## Task instructions
Update every line of the items below by replacing "common name" with "vernacular name", keeping everything else the same.

## Entries supplied
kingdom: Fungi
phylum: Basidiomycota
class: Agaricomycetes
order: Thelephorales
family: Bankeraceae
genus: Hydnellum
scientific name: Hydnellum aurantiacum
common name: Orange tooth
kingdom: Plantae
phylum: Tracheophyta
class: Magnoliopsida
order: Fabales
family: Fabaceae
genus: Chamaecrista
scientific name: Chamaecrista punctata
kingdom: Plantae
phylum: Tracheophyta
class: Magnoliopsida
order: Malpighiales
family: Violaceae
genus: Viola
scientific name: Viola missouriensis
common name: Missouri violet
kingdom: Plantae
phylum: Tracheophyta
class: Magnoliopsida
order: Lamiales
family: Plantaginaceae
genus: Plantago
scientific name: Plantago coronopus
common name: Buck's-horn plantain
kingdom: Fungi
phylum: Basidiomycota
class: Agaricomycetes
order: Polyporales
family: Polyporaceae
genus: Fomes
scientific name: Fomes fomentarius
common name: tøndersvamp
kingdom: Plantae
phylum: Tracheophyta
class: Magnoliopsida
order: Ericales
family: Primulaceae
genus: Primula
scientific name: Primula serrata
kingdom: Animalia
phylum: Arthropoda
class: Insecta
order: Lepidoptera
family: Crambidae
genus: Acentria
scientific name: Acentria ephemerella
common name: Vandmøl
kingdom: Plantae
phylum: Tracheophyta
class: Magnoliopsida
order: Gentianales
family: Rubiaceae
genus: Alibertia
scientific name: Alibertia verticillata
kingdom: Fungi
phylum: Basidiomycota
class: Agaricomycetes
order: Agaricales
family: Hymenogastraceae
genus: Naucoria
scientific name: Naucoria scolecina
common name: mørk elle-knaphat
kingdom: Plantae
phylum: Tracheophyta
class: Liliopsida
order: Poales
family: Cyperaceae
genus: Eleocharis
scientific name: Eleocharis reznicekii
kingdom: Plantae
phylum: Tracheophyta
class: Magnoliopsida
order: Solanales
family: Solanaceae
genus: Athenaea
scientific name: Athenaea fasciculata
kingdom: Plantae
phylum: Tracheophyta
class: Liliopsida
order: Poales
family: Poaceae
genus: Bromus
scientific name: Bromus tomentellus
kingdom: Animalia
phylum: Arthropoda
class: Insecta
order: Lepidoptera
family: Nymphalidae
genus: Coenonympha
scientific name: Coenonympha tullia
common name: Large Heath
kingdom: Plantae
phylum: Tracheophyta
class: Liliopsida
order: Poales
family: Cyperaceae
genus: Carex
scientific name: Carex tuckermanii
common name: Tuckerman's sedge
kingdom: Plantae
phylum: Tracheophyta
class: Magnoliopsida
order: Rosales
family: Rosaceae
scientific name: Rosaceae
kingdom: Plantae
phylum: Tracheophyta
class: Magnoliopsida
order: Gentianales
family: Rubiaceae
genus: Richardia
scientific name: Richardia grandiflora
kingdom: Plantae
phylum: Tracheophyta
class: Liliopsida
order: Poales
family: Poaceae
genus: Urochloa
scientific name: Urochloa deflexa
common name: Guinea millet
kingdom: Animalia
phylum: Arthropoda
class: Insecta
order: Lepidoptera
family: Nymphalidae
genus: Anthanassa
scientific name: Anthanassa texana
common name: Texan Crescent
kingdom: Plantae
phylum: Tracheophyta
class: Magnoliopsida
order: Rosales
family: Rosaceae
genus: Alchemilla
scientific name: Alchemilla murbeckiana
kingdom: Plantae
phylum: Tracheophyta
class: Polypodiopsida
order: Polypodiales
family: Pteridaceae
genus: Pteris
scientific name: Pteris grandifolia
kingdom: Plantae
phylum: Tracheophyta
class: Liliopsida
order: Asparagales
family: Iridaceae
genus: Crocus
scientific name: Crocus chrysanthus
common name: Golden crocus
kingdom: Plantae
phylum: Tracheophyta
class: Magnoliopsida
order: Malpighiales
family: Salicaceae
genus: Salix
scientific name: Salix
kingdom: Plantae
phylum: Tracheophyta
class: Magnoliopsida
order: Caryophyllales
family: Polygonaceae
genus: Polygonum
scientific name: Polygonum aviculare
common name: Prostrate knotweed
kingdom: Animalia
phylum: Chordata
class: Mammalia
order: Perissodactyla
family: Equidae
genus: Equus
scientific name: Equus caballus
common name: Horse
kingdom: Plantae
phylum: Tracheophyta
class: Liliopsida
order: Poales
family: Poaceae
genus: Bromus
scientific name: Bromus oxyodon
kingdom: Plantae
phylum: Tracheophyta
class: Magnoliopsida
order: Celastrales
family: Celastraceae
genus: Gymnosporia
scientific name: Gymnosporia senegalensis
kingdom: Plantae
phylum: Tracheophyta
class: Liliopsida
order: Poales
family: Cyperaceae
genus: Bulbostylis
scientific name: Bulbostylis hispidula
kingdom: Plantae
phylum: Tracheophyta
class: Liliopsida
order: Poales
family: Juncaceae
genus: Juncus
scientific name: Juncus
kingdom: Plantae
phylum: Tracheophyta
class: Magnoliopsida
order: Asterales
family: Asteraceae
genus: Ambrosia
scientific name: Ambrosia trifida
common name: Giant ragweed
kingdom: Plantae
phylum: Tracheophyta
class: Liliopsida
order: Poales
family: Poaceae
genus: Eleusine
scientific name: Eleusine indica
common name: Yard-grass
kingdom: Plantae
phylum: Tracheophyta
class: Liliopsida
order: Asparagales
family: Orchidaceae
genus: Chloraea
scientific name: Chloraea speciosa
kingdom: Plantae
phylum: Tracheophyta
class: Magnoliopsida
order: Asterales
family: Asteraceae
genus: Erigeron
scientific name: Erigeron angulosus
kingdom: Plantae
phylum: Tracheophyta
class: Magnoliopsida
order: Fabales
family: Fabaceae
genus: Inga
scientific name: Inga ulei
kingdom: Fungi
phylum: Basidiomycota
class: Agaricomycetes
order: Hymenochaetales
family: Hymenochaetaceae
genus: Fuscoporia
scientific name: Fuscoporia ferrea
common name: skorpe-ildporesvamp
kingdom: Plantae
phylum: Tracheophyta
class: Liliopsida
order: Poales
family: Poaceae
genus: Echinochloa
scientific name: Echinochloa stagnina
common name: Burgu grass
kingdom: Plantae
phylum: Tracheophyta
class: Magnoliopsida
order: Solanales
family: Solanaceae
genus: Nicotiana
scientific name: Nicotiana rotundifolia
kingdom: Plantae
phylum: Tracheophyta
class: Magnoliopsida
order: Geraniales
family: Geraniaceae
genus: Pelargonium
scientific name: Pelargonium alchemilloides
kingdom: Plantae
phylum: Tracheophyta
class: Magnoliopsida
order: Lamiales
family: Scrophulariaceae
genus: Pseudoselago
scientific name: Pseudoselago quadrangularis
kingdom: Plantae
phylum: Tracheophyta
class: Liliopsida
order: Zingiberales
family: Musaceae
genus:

## Full answer
kingdom: Fungi
phylum: Basidiomycota
class: Agaricomycetes
order: Thelephorales
family: Bankeraceae
genus: Hydnellum
scientific name: Hydnellum aurantiacum
vernacular name: Orange tooth
kingdom: Plantae
phylum: Tracheophyta
class: Magnoliopsida
order: Fabales
family: Fabaceae
genus: Chamaecrista
scientific name: Chamaecrista punctata
kingdom: Plantae
phylum: Tracheophyta
class: Magnoliopsida
order: Malpighiales
family: Violaceae
genus: Viola
scientific name: Viola missouriensis
vernacular name: Missouri violet
kingdom: Plantae
phylum: Tracheophyta
class: Magnoliopsida
order: Lamiales
family: Plantaginaceae
genus: Plantago
scientific name: Plantago coronopus
vernacular name: Buck's-horn plantain
kingdom: Fungi
phylum: Basidiomycota
class: Agaricomycetes
order: Polyporales
family: Polyporaceae
genus: Fomes
scientific name: Fomes fomentarius
vernacular name: tøndersvamp
kingdom: Plantae
phylum: Tracheophyta
class: Magnoliopsida
order: Ericales
family: Primulaceae
genus: Primula
scientific name: Primula serrata
kingdom: Animalia
phylum: Arthropoda
class: Insecta
order: Lepidoptera
family: Crambidae
genus: Acentria
scientific name: Acentria ephemerella
vernacular name: Vandmøl
kingdom: Plantae
phylum: Tracheophyta
class: Magnoliopsida
order: Gentianales
family: Rubiaceae
genus: Alibertia
scientific name: Alibertia verticillata
kingdom: Fungi
phylum: Basidiomycota
class: Agaricomycetes
order: Agaricales
family: Hymenogastraceae
genus: Naucoria
scientific name: Naucoria scolecina
vernacular name: mørk elle-knaphat
kingdom: Plantae
phylum: Tracheophyta
class: Liliopsida
order: Poales
family: Cyperaceae
genus: Eleocharis
scientific name: Eleocharis reznicekii
kingdom: Plantae
phylum: Tracheophyta
class: Magnoliopsida
order: Solanales
family: Solanaceae
genus: Athenaea
scientific name: Athenaea fasciculata
kingdom: Plantae
phylum: Tracheophyta
class: Liliopsida
order: Poales
family: Poaceae
genus: Bromus
scientific name: Bromus tomentellus
kingdom: Animalia
phylum: Arthropoda
class: Insecta
order: Lepidoptera
family: Nymphalidae
genus: Coenonympha
scientific name: Coenonympha tullia
vernacular name: Large Heath
kingdom: Plantae
phylum: Tracheophyta
class: Liliopsida
order: Poales
family: Cyperaceae
genus: Carex
scientific name: Carex tuckermanii
vernacular name: Tuckerman's sedge
kingdom: Plantae
phylum: Tracheophyta
class: Magnoliopsida
order: Rosales
family: Rosaceae
scientific name: Rosaceae
kingdom: Plantae
phylum: Tracheophyta
class: Magnoliopsida
order: Gentianales
family: Rubiaceae
genus: Richardia
scientific name: Richardia grandiflora
kingdom: Plantae
phylum: Tracheophyta
class: Liliopsida
order: Poales
family: Poaceae
genus: Urochloa
scientific name: Urochloa deflexa
vernacular name: Guinea millet
kingdom: Animalia
phylum: Arthropoda
class: Insecta
order: Lepidoptera
family: Nymphalidae
genus: Anthanassa
scientific name: Anthanassa texana
vernacular name: Texan Crescent
kingdom: Plantae
phylum: Tracheophyta
class: Magnoliopsida
order: Rosales
family: Rosaceae
genus: Alchemilla
scientific name: Alchemilla murbeckiana
kingdom: Plantae
phylum: Tracheophyta
class: Polypodiopsida
order: Polypodiales
family: Pteridaceae
genus: Pteris
scientific name: Pteris grandifolia
kingdom: Plantae
phylum: Tracheophyta
class: Liliopsida
order: Asparagales
family: Iridaceae
genus: Crocus
scientific name: Crocus chrysanthus
vernacular name: Golden crocus
kingdom: Plantae
phylum: Tracheophyta
class: Magnoliopsida
order: Malpighiales
family: Salicaceae
genus: Salix
scientific name: Salix
kingdom: Plantae
phylum: Tracheophyta
class: Magnoliopsida
order: Caryophyllales
family: Polygonaceae
genus: Polygonum
scientific name: Polygonum aviculare
vernacular name: Prostrate knotweed
kingdom: Animalia
phylum: Chordata
class: Mammalia
order: Perissodactyla
family: Equidae
genus: Equus
scientific name: Equus caballus
vernacular name: Horse
kingdom: Plantae
phylum: Tracheophyta
class: Liliopsida
order: Poales
family: Poaceae
genus: Bromus
scientific name: Bromus oxyodon
kingdom: Plantae
phylum: Tracheophyta
class: Magnoliopsida
order: Celastrales
family: Celastraceae
genus: Gymnosporia
scientific name: Gymnosporia senegalensis
kingdom: Plantae
phylum: Tracheophyta
class: Liliopsida
order: Poales
family: Cyperaceae
genus: Bulbostylis
scientific name: Bulbostylis hispidula
kingdom: Plantae
phylum: Tracheophyta
class: Liliopsida
order: Poales
family: Juncaceae
genus: Juncus
scientific name: Juncus
kingdom: Plantae
phylum: Tracheophyta
class: Magnoliopsida
order: Asterales
family: Asteraceae
genus: Ambrosia
scientific name: Ambrosia trifida
vernacular name: Giant ragweed
kingdom: Plantae
phylum: Tracheophyta
class: Liliopsida
order: Poales
family: Poaceae
genus: Eleusine
scientific name: Eleusine indica
vernacular name: Yard-grass
kingdom: Plantae
phylum: Tracheophyta
class: Liliopsida
order: Asparagales
family: Orchidaceae
genus: Chloraea
scientific name: Chloraea speciosa
kingdom: Plantae
phylum: Tracheophyta
class: Magnoliopsida
order: Asterales
family: Asteraceae
genus: Erigeron
scientific name: Erigeron angulosus
kingdom: Plantae
phylum: Tracheophyta
class: Magnoliopsida
order: Fabales
family: Fabaceae
genus: Inga
scientific name: Inga ulei
kingdom: Fungi
phylum: Basidiomycota
class: Agaricomycetes
order: Hymenochaetales
family: Hymenochaetaceae
genus: Fuscoporia
scientific name: Fuscoporia ferrea
vernacular name: skorpe-ildporesvamp
kingdom: Plantae
phylum: Tracheophyta
class: Liliopsida
order: Poales
family: Poaceae
genus: Echinochloa
scientific name: Echinochloa stagnina
vernacular name: Burgu grass
kingdom: Plantae
phylum: Tracheophyta
class: Magnoliopsida
order: Solanales
family: Solanaceae
genus: Nicotiana
scientific name: Nicotiana rotundifolia
kingdom: Plantae
phylum: Tracheophyta
class: Magnoliopsida
order: Geraniales
family: Geraniaceae
genus: Pelargonium
scientific name: Pelargonium alchemilloides
kingdom: Plantae
phylum: Tracheophyta
class: Magnoliopsida
order: Lamiales
family: Scrophulariaceae
genus: Pseudoselago
scientific name: Pseudoselago quadrangularis
kingdom: Plantae
phylum: Tracheophyta
class: Liliopsida
order: Zingiberales
family: Musaceae
genus:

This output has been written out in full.